**PROBLEM TO WORK ON**
Look below for the line containing "photomicrograph reveals immunohistochemistry"; from there, print each line exactly up to and including the line containing "staining in testis", and stop.

**DATA IN THIS EXERCISE**

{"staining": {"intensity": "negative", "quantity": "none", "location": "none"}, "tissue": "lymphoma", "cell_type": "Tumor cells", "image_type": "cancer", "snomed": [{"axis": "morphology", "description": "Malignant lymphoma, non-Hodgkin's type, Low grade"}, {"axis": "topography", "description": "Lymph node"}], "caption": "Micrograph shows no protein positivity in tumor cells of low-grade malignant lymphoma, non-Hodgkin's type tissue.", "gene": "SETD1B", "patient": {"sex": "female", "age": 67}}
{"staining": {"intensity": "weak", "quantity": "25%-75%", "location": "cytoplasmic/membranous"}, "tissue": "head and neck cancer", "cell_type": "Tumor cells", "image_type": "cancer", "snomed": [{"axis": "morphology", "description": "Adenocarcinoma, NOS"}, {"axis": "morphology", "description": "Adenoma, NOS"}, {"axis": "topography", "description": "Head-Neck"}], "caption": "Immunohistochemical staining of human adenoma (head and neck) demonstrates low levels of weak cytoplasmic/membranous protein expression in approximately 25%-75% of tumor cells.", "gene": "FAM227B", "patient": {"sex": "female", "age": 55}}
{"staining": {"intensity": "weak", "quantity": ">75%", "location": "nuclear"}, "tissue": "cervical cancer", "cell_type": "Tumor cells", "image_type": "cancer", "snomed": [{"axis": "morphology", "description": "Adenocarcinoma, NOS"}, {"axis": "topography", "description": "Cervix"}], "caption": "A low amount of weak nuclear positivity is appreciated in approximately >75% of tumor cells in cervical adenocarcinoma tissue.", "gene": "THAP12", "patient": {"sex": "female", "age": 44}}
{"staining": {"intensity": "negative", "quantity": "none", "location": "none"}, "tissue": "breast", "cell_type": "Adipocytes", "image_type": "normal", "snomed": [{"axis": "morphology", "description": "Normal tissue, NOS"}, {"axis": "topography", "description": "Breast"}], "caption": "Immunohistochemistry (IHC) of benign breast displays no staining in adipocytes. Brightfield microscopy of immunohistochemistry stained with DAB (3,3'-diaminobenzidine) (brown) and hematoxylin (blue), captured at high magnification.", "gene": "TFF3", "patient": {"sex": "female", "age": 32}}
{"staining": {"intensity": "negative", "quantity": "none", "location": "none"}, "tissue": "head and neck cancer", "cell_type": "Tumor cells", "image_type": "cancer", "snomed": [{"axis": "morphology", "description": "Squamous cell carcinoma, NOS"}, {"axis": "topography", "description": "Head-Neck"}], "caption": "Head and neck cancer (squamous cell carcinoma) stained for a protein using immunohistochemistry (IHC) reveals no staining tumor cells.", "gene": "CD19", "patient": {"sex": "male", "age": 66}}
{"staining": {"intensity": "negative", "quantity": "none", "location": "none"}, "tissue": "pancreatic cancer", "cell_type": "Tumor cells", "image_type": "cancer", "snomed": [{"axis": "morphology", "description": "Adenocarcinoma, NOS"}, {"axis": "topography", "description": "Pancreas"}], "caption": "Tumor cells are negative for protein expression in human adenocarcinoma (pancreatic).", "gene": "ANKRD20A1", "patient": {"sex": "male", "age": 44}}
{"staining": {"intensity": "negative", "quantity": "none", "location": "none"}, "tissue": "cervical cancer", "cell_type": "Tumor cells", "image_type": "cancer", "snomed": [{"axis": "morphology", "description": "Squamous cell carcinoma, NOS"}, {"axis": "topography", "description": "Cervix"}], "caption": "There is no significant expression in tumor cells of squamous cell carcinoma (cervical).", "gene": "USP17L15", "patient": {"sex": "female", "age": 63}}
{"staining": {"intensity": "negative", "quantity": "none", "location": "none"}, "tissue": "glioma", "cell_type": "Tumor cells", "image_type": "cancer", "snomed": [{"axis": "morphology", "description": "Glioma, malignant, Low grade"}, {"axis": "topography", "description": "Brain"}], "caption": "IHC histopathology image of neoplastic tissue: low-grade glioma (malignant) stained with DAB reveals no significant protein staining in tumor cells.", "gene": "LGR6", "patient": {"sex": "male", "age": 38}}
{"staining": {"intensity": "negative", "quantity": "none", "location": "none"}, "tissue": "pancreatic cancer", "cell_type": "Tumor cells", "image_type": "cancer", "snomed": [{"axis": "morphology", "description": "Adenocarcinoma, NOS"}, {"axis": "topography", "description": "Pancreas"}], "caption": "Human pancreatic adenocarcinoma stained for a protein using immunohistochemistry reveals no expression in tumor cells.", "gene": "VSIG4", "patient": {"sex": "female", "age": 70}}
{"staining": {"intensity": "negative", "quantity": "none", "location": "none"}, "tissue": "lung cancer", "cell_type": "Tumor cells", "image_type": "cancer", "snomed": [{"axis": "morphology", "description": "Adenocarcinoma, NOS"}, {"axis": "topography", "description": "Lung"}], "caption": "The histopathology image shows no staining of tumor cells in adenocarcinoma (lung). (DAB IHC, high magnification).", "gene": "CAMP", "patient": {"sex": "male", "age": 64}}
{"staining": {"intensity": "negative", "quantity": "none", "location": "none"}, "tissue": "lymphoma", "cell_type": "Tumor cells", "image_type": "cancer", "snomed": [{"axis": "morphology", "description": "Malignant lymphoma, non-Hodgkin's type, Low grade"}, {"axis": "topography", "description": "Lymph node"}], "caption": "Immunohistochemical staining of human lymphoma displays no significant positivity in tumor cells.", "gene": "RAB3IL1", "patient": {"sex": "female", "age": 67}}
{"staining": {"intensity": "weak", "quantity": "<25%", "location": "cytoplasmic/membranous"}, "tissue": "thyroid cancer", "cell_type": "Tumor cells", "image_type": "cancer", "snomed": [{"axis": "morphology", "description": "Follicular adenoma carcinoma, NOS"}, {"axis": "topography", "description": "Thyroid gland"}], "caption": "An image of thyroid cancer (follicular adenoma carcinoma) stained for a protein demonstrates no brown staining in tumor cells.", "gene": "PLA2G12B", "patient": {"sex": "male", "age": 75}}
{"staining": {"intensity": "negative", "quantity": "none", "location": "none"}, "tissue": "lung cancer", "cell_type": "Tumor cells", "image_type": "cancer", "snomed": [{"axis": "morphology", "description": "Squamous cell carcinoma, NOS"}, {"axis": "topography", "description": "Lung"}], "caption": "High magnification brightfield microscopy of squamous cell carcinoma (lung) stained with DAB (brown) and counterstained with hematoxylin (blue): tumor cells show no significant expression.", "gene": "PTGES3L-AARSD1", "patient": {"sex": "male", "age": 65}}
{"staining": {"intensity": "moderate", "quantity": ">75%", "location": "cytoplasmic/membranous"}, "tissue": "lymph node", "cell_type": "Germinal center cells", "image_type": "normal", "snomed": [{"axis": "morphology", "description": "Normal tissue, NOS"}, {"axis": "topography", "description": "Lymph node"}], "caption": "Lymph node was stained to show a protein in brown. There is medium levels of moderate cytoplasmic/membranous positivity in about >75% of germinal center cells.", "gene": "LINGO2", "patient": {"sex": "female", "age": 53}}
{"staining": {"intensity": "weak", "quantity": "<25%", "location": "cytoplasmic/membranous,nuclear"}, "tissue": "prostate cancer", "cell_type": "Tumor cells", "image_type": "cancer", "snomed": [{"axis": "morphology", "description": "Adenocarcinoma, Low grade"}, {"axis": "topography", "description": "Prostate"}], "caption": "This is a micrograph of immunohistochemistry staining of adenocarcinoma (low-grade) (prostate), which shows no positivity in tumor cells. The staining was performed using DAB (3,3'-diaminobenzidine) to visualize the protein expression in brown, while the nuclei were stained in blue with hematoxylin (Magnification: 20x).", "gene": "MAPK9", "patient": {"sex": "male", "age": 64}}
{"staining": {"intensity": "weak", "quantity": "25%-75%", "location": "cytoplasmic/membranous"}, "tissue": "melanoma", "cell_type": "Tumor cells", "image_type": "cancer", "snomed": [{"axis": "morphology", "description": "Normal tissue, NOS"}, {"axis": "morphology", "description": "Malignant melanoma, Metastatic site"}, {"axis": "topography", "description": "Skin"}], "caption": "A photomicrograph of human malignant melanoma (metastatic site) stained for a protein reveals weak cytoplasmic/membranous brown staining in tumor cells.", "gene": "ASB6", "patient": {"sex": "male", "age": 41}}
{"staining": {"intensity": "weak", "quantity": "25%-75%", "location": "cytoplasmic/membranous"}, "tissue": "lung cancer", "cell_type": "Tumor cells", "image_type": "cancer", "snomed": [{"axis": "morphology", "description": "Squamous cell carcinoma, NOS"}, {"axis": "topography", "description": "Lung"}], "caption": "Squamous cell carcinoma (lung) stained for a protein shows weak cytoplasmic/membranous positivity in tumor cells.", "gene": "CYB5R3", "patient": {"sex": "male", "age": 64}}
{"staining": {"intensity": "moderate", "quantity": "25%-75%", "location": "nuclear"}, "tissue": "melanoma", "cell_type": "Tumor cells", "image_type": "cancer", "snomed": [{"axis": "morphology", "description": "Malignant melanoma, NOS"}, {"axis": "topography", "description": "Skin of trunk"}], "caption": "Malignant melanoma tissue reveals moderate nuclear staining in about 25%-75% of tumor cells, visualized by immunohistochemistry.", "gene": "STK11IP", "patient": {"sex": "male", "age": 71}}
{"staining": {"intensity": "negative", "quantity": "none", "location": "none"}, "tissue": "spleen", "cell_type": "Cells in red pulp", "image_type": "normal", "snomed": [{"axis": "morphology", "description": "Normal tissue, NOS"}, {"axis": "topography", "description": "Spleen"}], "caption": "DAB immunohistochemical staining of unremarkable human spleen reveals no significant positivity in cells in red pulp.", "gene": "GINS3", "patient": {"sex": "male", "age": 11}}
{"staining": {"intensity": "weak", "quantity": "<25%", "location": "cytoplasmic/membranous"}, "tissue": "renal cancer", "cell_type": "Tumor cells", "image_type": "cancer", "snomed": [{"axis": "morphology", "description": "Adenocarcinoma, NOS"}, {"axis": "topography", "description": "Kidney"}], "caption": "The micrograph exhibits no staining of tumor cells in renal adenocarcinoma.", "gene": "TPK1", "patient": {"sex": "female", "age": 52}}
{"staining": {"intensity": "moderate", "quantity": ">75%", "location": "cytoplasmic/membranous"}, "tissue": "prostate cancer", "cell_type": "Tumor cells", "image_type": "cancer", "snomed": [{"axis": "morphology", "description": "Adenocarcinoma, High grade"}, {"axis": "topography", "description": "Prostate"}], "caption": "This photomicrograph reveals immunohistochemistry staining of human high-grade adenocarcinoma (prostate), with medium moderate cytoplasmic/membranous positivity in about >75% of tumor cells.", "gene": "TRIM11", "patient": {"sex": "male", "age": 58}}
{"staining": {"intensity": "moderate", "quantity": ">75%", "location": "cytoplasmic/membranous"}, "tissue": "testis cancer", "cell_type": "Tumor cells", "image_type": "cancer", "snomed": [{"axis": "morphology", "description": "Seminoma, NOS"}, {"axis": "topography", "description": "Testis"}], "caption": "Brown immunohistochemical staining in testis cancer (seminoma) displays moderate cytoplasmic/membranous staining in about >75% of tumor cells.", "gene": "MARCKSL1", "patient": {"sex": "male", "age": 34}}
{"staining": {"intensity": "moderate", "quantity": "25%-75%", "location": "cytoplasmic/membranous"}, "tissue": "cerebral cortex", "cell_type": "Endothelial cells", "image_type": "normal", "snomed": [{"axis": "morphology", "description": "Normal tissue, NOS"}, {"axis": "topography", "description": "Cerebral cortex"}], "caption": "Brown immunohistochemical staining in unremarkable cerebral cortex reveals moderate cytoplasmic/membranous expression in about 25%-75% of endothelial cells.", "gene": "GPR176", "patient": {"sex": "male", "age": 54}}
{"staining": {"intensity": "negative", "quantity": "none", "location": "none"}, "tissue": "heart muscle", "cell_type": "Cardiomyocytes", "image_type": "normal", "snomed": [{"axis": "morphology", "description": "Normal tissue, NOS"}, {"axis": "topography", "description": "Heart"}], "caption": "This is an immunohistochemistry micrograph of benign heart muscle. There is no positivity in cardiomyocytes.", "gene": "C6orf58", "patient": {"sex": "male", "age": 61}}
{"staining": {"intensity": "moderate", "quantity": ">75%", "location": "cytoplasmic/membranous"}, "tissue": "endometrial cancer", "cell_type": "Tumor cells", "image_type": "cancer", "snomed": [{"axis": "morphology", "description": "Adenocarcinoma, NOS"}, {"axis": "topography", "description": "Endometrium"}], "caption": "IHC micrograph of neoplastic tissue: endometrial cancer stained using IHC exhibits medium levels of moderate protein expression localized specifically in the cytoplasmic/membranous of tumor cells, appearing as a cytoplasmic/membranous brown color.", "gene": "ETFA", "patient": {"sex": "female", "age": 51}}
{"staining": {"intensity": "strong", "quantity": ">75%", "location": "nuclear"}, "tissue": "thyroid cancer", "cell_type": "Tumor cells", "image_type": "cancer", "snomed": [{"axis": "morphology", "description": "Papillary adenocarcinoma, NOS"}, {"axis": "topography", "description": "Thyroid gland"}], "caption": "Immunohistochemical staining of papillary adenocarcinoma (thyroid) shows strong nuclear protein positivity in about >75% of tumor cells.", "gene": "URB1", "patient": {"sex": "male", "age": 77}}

**RESPONSE TO THE TASK**
{"staining": {"intensity": "moderate", "quantity": ">75%", "location": "cytoplasmic/membranous"}, "tissue": "prostate cancer", "cell_type": "Tumor cells", "image_type": "cancer", "snomed": [{"axis": "morphology", "description": "Adenocarcinoma, High grade"}, {"axis": "topography", "description": "Prostate"}], "caption": "This photomicrograph reveals immunohistochemistry staining of human high-grade adenocarcinoma (prostate), with medium moderate cytoplasmic/membranous positivity in about >75% of tumor cells.", "gene": "TRIM11", "patient": {"sex": "male", "age": 58}}
{"staining": {"intensity": "moderate", "quantity": ">75%", "location": "cytoplasmic/membranous"}, "tissue": "testis cancer", "cell_type": "Tumor cells", "image_type": "cancer", "snomed": [{"axis": "morphology", "description": "Seminoma, NOS"}, {"axis": "topography", "description": "Testis"}], "caption": "Brown immunohistochemical staining in testis cancer (seminoma) displays moderate cytoplasmic/membranous staining in about >75% of tumor cells.", "gene": "MARCKSL1", "patient": {"sex": "male", "age": 34}}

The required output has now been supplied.